Casablanca is pretty much a perfect film, but the making of it was anything but smooth. If you pick up the 2003 DVD of the movie, there's documentaries and great commentaries by Roger Ebert and Rudy Behlmer that can attest to this. But a new biography gives us a more inside perspective. The info comes from one of its stars, and one of the most beautiful women ever to grace the big screen: Ingrid Bergman. The book, cleverly titled Ingrid, was written by Charlotte Chandler and looks to be chock full of fascinating stories for fans of the classic movie. In one, Bergman remembers sharing a lunch with Humphrey Bogart before filming began, where "the only subject they found in common was how much they both wanted to get out of Casablanca." Thank God they didn't!

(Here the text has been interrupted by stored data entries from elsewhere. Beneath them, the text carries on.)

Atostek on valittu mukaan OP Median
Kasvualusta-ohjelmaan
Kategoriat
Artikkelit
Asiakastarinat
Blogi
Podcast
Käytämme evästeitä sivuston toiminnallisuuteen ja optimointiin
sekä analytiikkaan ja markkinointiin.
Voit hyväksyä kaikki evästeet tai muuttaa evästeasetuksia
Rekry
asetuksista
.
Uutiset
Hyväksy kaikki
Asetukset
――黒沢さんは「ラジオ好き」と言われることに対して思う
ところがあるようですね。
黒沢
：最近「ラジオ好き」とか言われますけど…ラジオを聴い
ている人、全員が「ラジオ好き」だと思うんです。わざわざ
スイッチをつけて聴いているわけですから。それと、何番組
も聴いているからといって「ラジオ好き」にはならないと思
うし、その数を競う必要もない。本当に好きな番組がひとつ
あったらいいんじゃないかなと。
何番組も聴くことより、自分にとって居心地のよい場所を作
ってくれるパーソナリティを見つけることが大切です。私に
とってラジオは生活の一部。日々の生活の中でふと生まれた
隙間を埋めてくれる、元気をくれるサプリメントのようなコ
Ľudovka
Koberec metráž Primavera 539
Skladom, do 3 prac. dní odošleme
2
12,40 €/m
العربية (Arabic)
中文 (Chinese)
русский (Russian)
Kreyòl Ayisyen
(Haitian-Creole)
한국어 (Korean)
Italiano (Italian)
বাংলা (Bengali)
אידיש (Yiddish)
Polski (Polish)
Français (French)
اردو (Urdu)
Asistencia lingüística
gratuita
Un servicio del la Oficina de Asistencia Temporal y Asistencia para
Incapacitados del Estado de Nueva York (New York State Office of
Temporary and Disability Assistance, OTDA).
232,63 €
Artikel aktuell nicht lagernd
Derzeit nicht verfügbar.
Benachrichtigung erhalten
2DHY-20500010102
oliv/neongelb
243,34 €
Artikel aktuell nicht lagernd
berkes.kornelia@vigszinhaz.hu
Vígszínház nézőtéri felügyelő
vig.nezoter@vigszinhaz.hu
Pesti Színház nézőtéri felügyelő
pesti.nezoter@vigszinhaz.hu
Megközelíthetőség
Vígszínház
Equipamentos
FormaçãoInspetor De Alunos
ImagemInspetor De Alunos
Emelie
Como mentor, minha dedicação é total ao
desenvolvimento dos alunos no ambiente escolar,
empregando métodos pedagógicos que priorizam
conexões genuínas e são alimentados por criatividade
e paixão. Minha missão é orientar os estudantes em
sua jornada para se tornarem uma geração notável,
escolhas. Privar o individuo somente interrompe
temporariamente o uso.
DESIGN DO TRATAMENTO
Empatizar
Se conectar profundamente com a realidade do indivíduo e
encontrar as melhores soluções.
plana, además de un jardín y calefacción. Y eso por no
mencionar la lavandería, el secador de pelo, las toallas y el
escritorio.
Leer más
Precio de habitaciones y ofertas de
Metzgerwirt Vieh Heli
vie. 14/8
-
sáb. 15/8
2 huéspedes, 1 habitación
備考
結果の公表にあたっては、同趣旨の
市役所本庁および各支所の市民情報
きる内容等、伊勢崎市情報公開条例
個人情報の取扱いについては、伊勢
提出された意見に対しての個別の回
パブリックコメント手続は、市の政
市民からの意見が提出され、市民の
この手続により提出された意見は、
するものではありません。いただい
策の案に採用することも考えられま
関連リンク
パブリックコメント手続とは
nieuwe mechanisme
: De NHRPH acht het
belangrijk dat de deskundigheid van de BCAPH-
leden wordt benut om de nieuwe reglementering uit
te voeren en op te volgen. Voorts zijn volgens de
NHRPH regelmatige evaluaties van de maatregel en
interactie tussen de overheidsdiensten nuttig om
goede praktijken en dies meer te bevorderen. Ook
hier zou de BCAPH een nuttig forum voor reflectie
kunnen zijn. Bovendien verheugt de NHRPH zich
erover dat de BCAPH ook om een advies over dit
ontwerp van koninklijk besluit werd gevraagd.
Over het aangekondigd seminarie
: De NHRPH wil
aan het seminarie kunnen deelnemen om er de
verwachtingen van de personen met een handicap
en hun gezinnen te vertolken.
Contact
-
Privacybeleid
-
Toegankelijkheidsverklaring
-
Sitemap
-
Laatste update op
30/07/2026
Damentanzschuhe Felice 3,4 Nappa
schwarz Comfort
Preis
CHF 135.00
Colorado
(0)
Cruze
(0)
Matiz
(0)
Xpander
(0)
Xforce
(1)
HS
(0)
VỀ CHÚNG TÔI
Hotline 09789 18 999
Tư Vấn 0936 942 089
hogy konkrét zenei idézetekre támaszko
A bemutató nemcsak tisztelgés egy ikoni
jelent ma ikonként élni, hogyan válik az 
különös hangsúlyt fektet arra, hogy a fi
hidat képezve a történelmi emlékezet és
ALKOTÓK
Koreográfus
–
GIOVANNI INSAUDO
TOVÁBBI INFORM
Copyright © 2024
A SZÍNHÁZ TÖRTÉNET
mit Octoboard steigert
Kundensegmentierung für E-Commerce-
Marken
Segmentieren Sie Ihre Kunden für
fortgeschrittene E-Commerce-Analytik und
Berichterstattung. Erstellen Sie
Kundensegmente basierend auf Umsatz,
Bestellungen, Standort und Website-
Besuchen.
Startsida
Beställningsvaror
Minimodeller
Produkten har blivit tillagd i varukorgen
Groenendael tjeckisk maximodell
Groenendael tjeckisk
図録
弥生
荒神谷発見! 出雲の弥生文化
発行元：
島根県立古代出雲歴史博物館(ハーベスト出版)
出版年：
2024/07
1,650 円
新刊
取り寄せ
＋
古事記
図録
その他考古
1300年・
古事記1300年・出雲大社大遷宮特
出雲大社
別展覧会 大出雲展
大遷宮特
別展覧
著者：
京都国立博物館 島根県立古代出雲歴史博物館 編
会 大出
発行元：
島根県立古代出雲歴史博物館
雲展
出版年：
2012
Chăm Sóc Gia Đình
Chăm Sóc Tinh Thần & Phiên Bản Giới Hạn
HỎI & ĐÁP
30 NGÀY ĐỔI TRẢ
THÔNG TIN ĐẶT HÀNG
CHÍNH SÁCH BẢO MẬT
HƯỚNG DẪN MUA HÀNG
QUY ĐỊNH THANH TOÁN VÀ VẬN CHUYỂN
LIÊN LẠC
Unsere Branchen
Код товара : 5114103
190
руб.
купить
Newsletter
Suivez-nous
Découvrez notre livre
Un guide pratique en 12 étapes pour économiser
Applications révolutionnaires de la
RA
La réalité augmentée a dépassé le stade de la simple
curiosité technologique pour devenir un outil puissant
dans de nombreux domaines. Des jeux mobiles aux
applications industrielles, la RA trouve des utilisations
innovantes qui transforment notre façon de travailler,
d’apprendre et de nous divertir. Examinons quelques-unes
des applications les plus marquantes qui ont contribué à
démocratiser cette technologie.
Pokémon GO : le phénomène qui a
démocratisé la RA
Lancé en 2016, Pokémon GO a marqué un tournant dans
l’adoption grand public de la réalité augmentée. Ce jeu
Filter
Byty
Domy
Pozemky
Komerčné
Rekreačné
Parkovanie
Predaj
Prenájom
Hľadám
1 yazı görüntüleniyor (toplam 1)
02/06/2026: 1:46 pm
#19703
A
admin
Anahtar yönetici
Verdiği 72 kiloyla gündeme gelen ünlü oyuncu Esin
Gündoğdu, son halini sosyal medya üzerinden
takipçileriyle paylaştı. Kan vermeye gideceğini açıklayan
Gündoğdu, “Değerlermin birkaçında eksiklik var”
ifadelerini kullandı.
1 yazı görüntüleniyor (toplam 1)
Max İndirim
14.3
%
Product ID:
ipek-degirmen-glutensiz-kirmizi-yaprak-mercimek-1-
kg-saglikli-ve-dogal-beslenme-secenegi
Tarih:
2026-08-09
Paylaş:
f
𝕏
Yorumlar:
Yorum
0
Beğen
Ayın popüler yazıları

Chandler has written several other Hollywood biographies, and like her books on Bette Davis, Alfred Hitchcock, and Billy Wilder, Ingrid is referred to on the cover as a "personal biography." "It's because I knew the person and spoke with the person and (the book) is based on what they said to me," she says. "It's almost autobiographical. I wanted to keep the voice of the person." Sounds like a great read, and don't worry gossip hounds, the book also explores her personal life. That includes her scandalous relationship with Roberto Rossellini which rocked Hollywood in the 1950s and resulted in the lovely Isabella Rossellini. If you haven't seen Casablanca at this point, shame on you! It almost always ranks in the Top 10 on "Best Movies of All Time" lists, and righfully so. And for more top-notch Bergman, let me recommend the incredible Notorious, one of my favorite films and for my money, the best movie Hitchcock ever made.